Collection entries
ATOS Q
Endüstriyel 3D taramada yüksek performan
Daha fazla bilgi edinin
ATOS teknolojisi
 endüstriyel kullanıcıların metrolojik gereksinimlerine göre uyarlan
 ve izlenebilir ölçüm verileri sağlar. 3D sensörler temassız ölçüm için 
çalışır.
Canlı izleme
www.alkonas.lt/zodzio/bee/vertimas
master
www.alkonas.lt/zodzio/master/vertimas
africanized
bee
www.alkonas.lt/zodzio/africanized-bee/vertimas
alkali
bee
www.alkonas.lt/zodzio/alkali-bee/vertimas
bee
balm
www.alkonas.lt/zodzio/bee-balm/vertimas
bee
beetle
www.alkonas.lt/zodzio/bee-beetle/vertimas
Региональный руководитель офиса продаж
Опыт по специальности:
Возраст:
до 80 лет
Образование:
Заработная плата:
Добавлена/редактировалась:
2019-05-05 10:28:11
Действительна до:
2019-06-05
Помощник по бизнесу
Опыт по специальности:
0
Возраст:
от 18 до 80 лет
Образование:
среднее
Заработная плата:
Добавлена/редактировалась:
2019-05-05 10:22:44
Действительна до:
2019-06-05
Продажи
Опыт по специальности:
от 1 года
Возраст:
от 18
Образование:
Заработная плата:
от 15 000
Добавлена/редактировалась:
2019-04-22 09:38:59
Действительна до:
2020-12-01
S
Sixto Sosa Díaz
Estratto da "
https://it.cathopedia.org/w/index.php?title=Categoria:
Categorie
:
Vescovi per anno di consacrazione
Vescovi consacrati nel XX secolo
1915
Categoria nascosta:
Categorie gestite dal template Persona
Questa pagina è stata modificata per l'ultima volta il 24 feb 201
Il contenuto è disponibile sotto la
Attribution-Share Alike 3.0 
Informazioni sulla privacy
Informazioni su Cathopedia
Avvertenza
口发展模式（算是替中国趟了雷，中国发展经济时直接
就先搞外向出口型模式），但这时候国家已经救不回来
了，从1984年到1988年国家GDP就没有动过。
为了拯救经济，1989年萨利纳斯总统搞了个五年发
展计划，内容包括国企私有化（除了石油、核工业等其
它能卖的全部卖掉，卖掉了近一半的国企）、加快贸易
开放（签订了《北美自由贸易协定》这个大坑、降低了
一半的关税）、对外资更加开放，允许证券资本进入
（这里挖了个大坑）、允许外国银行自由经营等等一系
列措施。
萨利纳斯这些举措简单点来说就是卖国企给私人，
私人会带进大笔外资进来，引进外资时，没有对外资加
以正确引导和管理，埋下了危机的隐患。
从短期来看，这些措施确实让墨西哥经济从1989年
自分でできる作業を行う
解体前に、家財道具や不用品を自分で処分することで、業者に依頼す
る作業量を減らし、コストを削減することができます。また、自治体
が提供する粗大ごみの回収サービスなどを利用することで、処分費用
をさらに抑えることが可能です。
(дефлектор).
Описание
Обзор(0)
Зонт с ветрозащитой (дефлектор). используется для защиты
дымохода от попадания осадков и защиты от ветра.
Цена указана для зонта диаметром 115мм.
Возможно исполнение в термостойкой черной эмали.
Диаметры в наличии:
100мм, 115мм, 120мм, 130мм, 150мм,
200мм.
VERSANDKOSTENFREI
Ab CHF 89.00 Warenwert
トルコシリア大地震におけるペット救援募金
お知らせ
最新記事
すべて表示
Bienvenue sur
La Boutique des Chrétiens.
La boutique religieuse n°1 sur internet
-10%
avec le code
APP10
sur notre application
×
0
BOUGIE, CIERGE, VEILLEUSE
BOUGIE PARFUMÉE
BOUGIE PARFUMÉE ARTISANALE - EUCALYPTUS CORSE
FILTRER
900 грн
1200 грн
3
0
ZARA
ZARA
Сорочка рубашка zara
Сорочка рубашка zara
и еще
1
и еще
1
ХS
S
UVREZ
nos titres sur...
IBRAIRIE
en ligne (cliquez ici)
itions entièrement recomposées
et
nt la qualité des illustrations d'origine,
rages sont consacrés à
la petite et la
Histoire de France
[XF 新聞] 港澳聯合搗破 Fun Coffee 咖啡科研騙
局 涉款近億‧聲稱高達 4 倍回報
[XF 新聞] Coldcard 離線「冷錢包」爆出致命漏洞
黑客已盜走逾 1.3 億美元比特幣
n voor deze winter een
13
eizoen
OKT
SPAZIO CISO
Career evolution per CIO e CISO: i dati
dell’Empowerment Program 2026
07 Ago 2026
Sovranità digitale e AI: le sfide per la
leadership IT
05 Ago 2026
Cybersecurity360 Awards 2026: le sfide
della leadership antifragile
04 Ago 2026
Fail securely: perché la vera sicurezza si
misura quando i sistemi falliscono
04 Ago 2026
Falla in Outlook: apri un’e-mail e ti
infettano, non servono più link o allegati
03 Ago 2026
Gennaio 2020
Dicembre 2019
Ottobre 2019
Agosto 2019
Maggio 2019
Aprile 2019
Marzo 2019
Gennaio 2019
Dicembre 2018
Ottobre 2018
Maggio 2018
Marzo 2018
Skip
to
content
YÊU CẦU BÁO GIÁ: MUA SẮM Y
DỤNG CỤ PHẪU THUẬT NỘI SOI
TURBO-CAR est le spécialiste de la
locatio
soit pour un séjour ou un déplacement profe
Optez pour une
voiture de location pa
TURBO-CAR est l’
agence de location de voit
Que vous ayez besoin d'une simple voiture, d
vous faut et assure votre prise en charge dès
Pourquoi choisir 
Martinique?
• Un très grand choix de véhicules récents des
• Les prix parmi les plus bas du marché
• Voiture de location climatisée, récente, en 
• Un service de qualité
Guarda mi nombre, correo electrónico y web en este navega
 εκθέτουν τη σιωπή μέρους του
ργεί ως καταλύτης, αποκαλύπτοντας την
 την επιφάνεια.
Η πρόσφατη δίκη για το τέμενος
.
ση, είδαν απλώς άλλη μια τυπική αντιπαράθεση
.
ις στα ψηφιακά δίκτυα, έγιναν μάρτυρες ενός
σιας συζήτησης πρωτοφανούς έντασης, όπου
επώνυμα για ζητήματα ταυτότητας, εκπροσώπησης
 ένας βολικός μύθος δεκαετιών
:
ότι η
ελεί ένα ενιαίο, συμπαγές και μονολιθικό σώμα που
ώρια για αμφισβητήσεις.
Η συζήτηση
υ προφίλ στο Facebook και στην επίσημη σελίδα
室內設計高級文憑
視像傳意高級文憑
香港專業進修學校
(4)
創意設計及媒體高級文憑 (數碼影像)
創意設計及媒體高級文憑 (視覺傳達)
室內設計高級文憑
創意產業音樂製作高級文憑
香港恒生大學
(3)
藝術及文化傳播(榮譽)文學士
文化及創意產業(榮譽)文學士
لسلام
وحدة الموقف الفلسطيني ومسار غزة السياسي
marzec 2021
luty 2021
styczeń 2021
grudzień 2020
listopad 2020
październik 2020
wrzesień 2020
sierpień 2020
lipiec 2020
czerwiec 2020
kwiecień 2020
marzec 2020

TASK
Only the lines above from the one with "Histoire de France" up to and including the one with "ελεί ένα ενιαίο, συμπαγές" should be repeated, exactly as written.

SOLUTION TO THIS EXERCISE
Histoire de France
[XF 新聞] 港澳聯合搗破 Fun Coffee 咖啡科研騙
局 涉款近億‧聲稱高達 4 倍回報
[XF 新聞] Coldcard 離線「冷錢包」爆出致命漏洞
黑客已盜走逾 1.3 億美元比特幣
n voor deze winter een
13
eizoen
OKT
SPAZIO CISO
Career evolution per CIO e CISO: i dati
dell’Empowerment Program 2026
07 Ago 2026
Sovranità digitale e AI: le sfide per la
leadership IT
05 Ago 2026
Cybersecurity360 Awards 2026: le sfide
della leadership antifragile
04 Ago 2026
Fail securely: perché la vera sicurezza si
misura quando i sistemi falliscono
04 Ago 2026
Falla in Outlook: apri un’e-mail e ti
infettano, non servono più link o allegati
03 Ago 2026
Gennaio 2020
Dicembre 2019
Ottobre 2019
Agosto 2019
Maggio 2019
Aprile 2019
Marzo 2019
Gennaio 2019
Dicembre 2018
Ottobre 2018
Maggio 2018
Marzo 2018
Skip
to
content
YÊU CẦU BÁO GIÁ: MUA SẮM Y
DỤNG CỤ PHẪU THUẬT NỘI SOI
TURBO-CAR est le spécialiste de la
locatio
soit pour un séjour ou un déplacement profe
Optez pour une
voiture de location pa
TURBO-CAR est l’
agence de location de voit
Que vous ayez besoin d'une simple voiture, d
vous faut et assure votre prise en charge dès
Pourquoi choisir 
Martinique?
• Un très grand choix de véhicules récents des
• Les prix parmi les plus bas du marché
• Voiture de location climatisée, récente, en 
• Un service de qualité
Guarda mi nombre, correo electrónico y web en este navega
 εκθέτουν τη σιωπή μέρους του
ργεί ως καταλύτης, αποκαλύπτοντας την
 την επιφάνεια.
Η πρόσφατη δίκη για το τέμενος
.
ση, είδαν απλώς άλλη μια τυπική αντιπαράθεση
.
ις στα ψηφιακά δίκτυα, έγιναν μάρτυρες ενός
σιας συζήτησης πρωτοφανούς έντασης, όπου
επώνυμα για ζητήματα ταυτότητας, εκπροσώπησης
 ένας βολικός μύθος δεκαετιών
:
ότι η
ελεί ένα ενιαίο, συμπαγές και μονολιθικό σώμα που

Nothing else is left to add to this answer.